Climate change is such a systemic problem that humanity can't afford hiding scientific methodologies and results. Many scientists still refuse to show their workings. Why? Scientists depend on funding and journal publications to secure the sustainability of their research projects. They avoid showing their research findings because they know that a series of successful journal publications of original scientific work and conference presentations will secure them more funding. It is also true, that in some cases, members of the academic community display an elitist behaviour refusing to share their scientific practices, not only with the general public but also with their peers and junior researchers. With the emergence of the internet and Web 2.0 technologies this dynamic is changing. The internet has become the medium through which anyone has the opportunity to voice their opinion on scientific results, publicly deliberating about the findings with scientists and others and proposing their own ideas for scientific practices and processes. More and more scientists and research institutions start to understand that an open science paradigm presents huge benefits for effective policy-making, connecting to peers that can further scientific enquiry and building trust with the general public.
At the Max Planck Institute for Meteorology, an earth system model was developed, called the Millennium Simulations, to allow scientists to model past, present and future change in the world's climate. It creates models of the earth's climate, looking at the influence of human and natural activity to project future climatic changes.

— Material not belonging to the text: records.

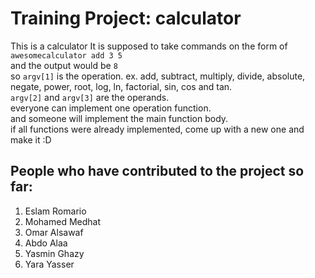 # Training Project: calculator
This is a calculator
It is supposed to take commands on the form of `awesomecalculator add 3 5` <br/>
and the output would be `8` <br/>
so `argv[1]` is the operation. ex. add, subtract, multiply, divide, absolute, negate, power, root, log, ln, factorial, sin, cos and tan.<br/>
`argv[2]` and `argv[3]` are the operands.<br/>
everyone can implement one operation function.<br/>
and someone will implement the main function body.<br/>
if all functions were already implemented, come up with a new one and make it :D

## People who have contributed to the project so far:
<ol>
<li>Eslam Romario</li>
<li>Mohamed Medhat</li>
<li>Omar Alsawaf</li>
<li>Abdo Alaa</li>
<li>Yasmin Ghazy</li>
<li>Yara Yasser</li>
</ol>
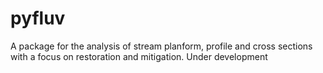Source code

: # pyfluv

A package for the analysis of stream planform, profile and cross sections with a focus on restoration and mitigation. Under development
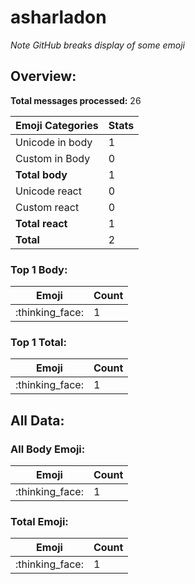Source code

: # asharladon

*Note GitHub breaks display of some emoji*

## Overview:

**Total messages processed:** 26

Emoji Categories | Stats
-------|--------
Unicode in body | 1
Custom in Body | 0
**Total body** | 1
Unicode react | 0
Custom react | 0
**Total react** | 1
**Total** | 2

### Top 1 Body:

Emoji | Count
-------|--------
:thinking_face: | 1

### Top 1 Total:

Emoji | Count
-------|--------
:thinking_face: | 1

## All Data:

### All Body Emoji:

Emoji | Count
-------|--------
:thinking_face: | 1

### Total Emoji:

Emoji | Count
-------|--------
:thinking_face: | 1

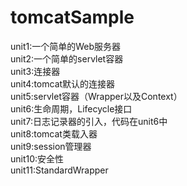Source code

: # tomcatSample
unit1:一个简单的Web服务器  
unit2:一个简单的servlet容器  
unit3:连接器  
unit4:tomcat默认的连接器  
unit5:servlet容器（Wrapper以及Context）  
unit6:生命周期，Lifecycle接口  
unit7:日志记录器的引入，代码在unit6中  
unit8:tomcat类载入器  
unit9:session管理器  
unit10:安全性  
unit11:StandardWrapper  
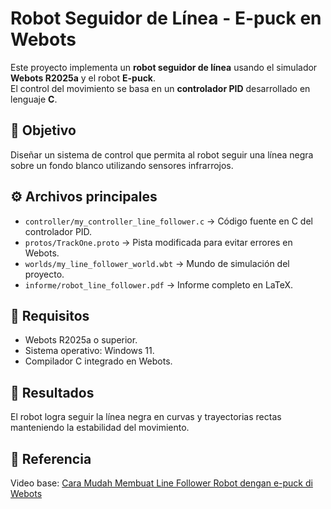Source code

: # Robot Seguidor de Línea - E-puck en Webots

Este proyecto implementa un **robot seguidor de línea** usando el simulador **Webots R2025a** y el robot **E-puck**.  
El control del movimiento se basa en un **controlador PID** desarrollado en lenguaje **C**.

## 🧠 Objetivo
Diseñar un sistema de control que permita al robot seguir una línea negra sobre un fondo blanco utilizando sensores infrarrojos.

## ⚙️ Archivos principales
- `controller/my_controller_line_follower.c` → Código fuente en C del controlador PID.
- `protos/TrackOne.proto` → Pista modificada para evitar errores en Webots.
- `worlds/my_line_follower_world.wbt` → Mundo de simulación del proyecto.
- `informe/robot_line_follower.pdf` → Informe completo en LaTeX.

## 🧩 Requisitos
- Webots R2025a o superior.
- Sistema operativo: Windows 11.
- Compilador C integrado en Webots.

## 📸 Resultados
El robot logra seguir la línea negra en curvas y trayectorias rectas manteniendo la estabilidad del movimiento.

## 🎥 Referencia
Video base: [Cara Mudah Membuat Line Follower Robot dengan e-puck di Webots](https://www.youtube.com/watch?v=5BnS4dQL-Ww)
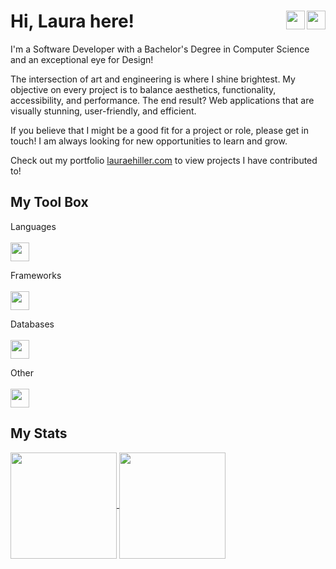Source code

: # Hi, Laura here!<a href="https://codepen.io/eofnums"><img height="30" align="right" src="https://skillicons.dev/icons?i=codepen&theme=dark" /></a><a href="https://www.linkedin.com/in/laura-e-hiller/"><img height="30" align="right" src="https://skillicons.dev/icons?i=linkedin&theme=dark" /></a>

I'm a Software Developer with a Bachelor's Degree in Computer Science and an exceptional eye for Design!

The intersection of art and engineering is where I shine brightest. My objective on every project is to balance aesthetics, functionality, accessibility, and performance. The end result? Web applications that are visually stunning, user-friendly, and efficient.

If you believe that I might be a good fit for a project or role, please get in touch! I am always looking for new opportunities to learn and grow.

Check out my portfolio [lauraehiller.com](https://lauraehiller.com/) to view projects I have contributed to!

## My Tool Box

Languages
<br/>  
<a href="https://skillicons.dev">
<img height="30" src="https://skillicons.dev/icons?i=react,ts,js,html,css,sass,c,cpp&theme=dark" />
</a>

Frameworks
<br/>  
<a href="https://skillicons.dev">
<img height="30" src="https://skillicons.dev/icons?i=nextjs,tailwind&theme=dark" />
</a>

Databases
<br/>  
<a href="https://skillicons.dev">
<img height="30" src="https://skillicons.dev/icons?i=graphql,mysql,postgres&theme=dark" />
</a>

Other
<br/>  
<a href="https://skillicons.dev">
<img height="30" src="https://skillicons.dev/icons?i=git,blender,wordpress&theme=dark" />
</a>

## My Stats

<a href="https://github.com/anuraghazra/github-readme-stats">
  <img height="170" align="center" src="https://github-readme-stats.vercel.app/api?username=lauraehiller&count_private=true&hide=stars" />
</a>
<a href="https://github.com/anuraghazra/anuraghazra.github.io">
  <img height="170" align="center" src="https://github-readme-stats.vercel.app/api/top-langs/?username=lauraehiller&layout=compact" />
</a>
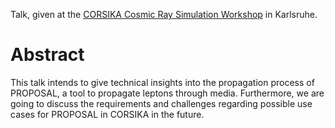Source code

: Talk, given at the [CORSIKA Cosmic Ray Simulation Workshop](https://indico.scc.kit.edu/event/529/) in Karlsruhe. 

# Abstract
This talk intends to give technical insights into the propagation process of PROPOSAL, a tool to propagate leptons through media. Furthermore, we are going to discuss the requirements and challenges regarding possible use cases for PROPOSAL in CORSIKA in the future.

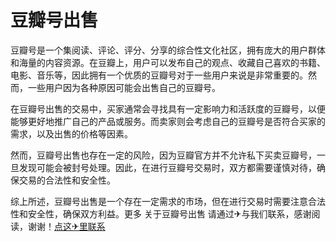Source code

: # 豆瓣号出售

豆瓣号是一个集阅读、评论、评分、分享的综合性文化社区，拥有庞大的用户群体和海量的内容资源。在豆瓣上，用户可以发布自己的观点、收藏自己喜欢的书籍、电影、音乐等，因此拥有一个优质的豆瓣号对于一些用户来说是非常重要的。然而，一些用户因为各种原因可能会出售自己的豆瓣号。

在豆瓣号出售的交易中，买家通常会寻找具有一定影响力和活跃度的豆瓣号，以便能够更好地推广自己的产品或服务。而卖家则会考虑自己的豆瓣号是否符合买家的需求，以及出售的价格等因素。

然而，豆瓣号出售也存在一定的风险，因为豆瓣官方并不允许私下买卖豆瓣号，一旦发现可能会被封号处理。因此，在进行豆瓣号交易时，双方都需要谨慎对待，确保交易的合法性和安全性。

综上所述，豆瓣号出售是一个存在一定需求的市场，但在进行交易时需要注意合法性和安全性，确保双方利益。更多 关于豆瓣号出售 请通过✈与我们联系，感谢阅读，谢谢！[点这✈里联系](https://add.k02.cc)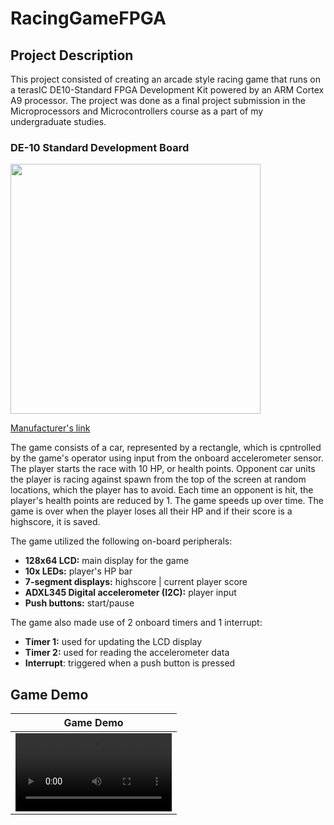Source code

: # RacingGameFPGA

## Project Description

This project consisted of creating an arcade style racing game that runs on a terasIC DE10-Standard FPGA Development Kit powered by an ARM Cortex A9 processor. The project was done as a final project submission in the Microprocessors and Microcontrollers course as a part of my undergraduate studies. 

### DE-10 Standard Development Board
<img src="https://user-images.githubusercontent.com/26261828/186829660-f3b767ad-0bf0-43a8-a0ae-a07c9c03fa7d.png" width="400" />

[Manufacturer's link](https://www.terasic.com.tw/cgi-bin/page/archive.pl?Language=English&CategoryNo=165&No=1081 "DE10-Standard FPGA Board")

The game consists of a car, represented by a rectangle, which is cpntrolled by the game's operator using input from the onboard accelerometer sensor. The player starts the race with 10 HP, or health points. Opponent car units the player is racing against spawn from the top of the screen at random locations, which the player has to avoid. Each time an opponent is hit, the player's health points are reduced by 1. The game speeds up over time. The game is over when the player loses all their HP and if their score is a highscore, it is saved.

The game utilized the following on-board peripherals:
- **128x64 LCD:** main display for the game 
- **10x LEDs:** player's HP bar
- **7-segment displays:** highscore | current player score
- **ADXL345 Digital accelerometer (I2C):** player input 
- **Push buttons:** start/pause

The game also made use of 2 onboard timers and 1 interrupt:
- **Timer 1:** used for updating the LCD display
- **Timer 2:** used for reading the accelerometer data
- **Interrupt**: triggered when a push button is pressed

## Game Demo

Game Demo                  |
:-------------------------:|
<video src="insert link" width="250" /> |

Incorporating several sub-models looking at land, ocean and atmosphere, it is the first model to use an interactive carbon cycle. The project is a paradigm for open access and open science worldwide due to the open manner in which scientists from all over the world contribute and share information and their analysis of the results. The most fascinating aspect of this project is that the data from the Millennium Simulations is stored and accessed via the World Data Centre for Climate (WDCC), an international archive and data distribution centre for climate research data providing the entire scientific community worldwide with access to vast amounts of high-quality climate data. This 400 Terabytes database is based on Unix / Linux and it is the largest Linux-based database in the world, making it an incredibly important resource for scientists working on climate modelling and trying to predict potential future climate changes and their effects. Why is this so important? Firstly, because free open source software is at the heart of this colossal achievement and secondly, it is the results of these tests that will inform the Intergovernmental Panel on Climate Change (IPCC), the body that influences and assists in the decision-making process of climate change policies on the highest levels of government.

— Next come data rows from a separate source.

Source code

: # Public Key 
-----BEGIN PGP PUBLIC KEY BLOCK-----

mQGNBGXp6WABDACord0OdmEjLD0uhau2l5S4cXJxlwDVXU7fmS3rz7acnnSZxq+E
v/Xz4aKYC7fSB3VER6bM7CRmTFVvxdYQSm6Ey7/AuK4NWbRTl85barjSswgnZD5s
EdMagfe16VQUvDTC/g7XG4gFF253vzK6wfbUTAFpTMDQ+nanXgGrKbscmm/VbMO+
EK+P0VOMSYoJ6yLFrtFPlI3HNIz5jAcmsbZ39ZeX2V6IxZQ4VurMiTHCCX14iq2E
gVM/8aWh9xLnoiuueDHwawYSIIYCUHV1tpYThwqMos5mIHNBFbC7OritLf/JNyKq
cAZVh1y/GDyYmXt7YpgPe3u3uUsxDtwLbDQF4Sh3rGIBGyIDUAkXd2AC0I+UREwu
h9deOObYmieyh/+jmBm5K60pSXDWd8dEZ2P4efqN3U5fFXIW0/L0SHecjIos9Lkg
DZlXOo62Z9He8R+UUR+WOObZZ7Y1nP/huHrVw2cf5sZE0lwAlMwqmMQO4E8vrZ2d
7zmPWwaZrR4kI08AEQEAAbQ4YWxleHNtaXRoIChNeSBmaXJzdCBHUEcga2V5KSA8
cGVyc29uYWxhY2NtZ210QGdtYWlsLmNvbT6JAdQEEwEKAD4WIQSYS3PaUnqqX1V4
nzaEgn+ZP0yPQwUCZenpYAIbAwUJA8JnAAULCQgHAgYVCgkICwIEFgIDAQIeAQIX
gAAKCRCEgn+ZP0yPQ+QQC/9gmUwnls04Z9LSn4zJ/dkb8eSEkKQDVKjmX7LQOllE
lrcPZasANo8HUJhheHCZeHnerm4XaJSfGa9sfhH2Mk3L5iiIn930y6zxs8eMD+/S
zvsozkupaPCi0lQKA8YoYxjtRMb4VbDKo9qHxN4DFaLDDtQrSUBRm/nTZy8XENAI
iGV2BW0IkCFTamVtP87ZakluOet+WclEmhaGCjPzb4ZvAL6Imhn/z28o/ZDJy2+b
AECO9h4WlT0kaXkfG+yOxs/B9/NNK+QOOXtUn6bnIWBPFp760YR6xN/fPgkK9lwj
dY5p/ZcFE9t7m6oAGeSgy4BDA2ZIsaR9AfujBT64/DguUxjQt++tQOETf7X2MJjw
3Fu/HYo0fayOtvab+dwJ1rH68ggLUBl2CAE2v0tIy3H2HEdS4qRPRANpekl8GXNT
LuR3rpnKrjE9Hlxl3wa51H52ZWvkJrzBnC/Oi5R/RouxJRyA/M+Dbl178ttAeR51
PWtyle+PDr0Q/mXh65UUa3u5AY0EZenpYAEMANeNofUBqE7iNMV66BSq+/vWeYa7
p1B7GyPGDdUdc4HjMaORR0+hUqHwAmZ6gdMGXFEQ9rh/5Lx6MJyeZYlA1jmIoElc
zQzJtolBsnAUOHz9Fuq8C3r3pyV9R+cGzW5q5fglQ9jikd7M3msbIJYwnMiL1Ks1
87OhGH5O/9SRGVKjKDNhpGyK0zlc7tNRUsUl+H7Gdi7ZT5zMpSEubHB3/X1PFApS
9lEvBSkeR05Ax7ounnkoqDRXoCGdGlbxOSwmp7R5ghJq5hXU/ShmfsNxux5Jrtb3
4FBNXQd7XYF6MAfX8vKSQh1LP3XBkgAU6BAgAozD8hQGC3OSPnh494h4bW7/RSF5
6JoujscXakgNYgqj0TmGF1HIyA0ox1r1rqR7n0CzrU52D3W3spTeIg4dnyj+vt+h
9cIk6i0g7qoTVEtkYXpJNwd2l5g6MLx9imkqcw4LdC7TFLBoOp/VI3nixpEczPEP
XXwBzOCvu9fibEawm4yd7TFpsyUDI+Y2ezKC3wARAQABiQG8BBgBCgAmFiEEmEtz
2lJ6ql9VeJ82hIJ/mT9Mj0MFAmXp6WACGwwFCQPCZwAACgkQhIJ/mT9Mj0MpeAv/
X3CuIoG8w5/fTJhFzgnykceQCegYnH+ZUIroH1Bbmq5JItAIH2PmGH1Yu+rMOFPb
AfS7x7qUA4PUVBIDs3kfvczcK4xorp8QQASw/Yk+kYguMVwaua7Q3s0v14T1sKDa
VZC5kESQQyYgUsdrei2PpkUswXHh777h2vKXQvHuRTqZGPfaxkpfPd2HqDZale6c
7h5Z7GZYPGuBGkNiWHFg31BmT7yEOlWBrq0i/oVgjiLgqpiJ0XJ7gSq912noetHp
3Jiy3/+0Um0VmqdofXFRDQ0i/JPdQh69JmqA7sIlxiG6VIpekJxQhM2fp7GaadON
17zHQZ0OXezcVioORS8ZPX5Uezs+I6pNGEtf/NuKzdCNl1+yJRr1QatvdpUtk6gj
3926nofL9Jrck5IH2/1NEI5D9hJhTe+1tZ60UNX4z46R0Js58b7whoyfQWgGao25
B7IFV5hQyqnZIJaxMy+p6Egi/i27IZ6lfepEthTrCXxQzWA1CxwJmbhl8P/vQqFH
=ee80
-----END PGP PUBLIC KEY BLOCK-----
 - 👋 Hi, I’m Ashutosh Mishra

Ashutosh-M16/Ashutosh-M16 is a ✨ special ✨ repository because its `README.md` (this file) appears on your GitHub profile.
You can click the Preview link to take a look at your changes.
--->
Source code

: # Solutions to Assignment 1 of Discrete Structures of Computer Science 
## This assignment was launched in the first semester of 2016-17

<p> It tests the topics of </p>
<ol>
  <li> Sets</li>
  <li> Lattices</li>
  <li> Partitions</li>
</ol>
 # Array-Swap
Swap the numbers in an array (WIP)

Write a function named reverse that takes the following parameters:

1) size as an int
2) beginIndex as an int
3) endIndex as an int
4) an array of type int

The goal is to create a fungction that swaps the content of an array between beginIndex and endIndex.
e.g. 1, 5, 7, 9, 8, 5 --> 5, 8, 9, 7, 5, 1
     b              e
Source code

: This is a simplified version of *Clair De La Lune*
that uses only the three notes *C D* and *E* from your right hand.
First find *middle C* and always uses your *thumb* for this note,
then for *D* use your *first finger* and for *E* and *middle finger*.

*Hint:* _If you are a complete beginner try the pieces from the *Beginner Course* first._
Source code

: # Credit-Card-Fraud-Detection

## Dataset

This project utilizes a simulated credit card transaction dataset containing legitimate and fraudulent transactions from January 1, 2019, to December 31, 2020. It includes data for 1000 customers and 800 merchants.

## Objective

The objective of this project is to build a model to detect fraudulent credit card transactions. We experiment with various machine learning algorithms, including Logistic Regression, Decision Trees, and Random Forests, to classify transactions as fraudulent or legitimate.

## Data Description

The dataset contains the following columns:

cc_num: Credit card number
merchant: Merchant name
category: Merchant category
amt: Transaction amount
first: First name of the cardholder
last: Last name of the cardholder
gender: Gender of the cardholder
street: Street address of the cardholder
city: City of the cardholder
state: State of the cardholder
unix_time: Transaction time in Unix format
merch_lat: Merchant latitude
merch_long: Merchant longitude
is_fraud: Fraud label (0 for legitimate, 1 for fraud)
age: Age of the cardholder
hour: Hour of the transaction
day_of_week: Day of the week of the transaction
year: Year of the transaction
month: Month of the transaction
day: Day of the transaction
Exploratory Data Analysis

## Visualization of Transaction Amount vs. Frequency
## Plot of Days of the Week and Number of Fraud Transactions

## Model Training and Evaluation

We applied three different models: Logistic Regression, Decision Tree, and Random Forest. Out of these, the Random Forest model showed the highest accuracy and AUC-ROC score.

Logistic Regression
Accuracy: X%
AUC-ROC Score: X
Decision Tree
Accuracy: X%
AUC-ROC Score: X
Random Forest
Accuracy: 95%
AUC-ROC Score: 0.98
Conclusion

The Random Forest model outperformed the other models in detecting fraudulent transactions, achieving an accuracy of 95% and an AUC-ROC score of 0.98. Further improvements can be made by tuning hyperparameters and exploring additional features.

At COP15, Google demonstrated an open-source technology prototype service that enables online, global-scale observation and measurement of changes in the Earth’s forests. The technology uses satellite imagery to track deforestation over a period of time and measure the level of forest loss. Google teamed up with Greg Asner of Carnegie Institution for Science and Carlos Souza of Imazon for this project which aims to offer scientists and affected nations access to a huge amount of the earth's raw satellite imagery data - according to Google…"Petabytes of present and future data" – and a tool for forest monitoring, reporting and verification
The Met Office Hadley Centre, is also another example of opening up scientific practices and processes. The Hadley Centre in collaboration with the Climatic Research Unit at the University of East Anglia have made freely available and without restrictions on re-use, the database and programming codes of a network of individual land stations that have been designated by the World Meteorological Organisation for use in climate monitoring, showing monthly average temperature values for over 1,500 land stations. The code from the two Perl programs provided, is released under an open source license and is given to enable users to make gridded fields and calculate a global average annual temperature anomaly time series from the station data provided here.
“Climategate” marked the emergence of an open science movement that is inclusive, participatory, builds trust and is also opening our mind to new ways of doing science.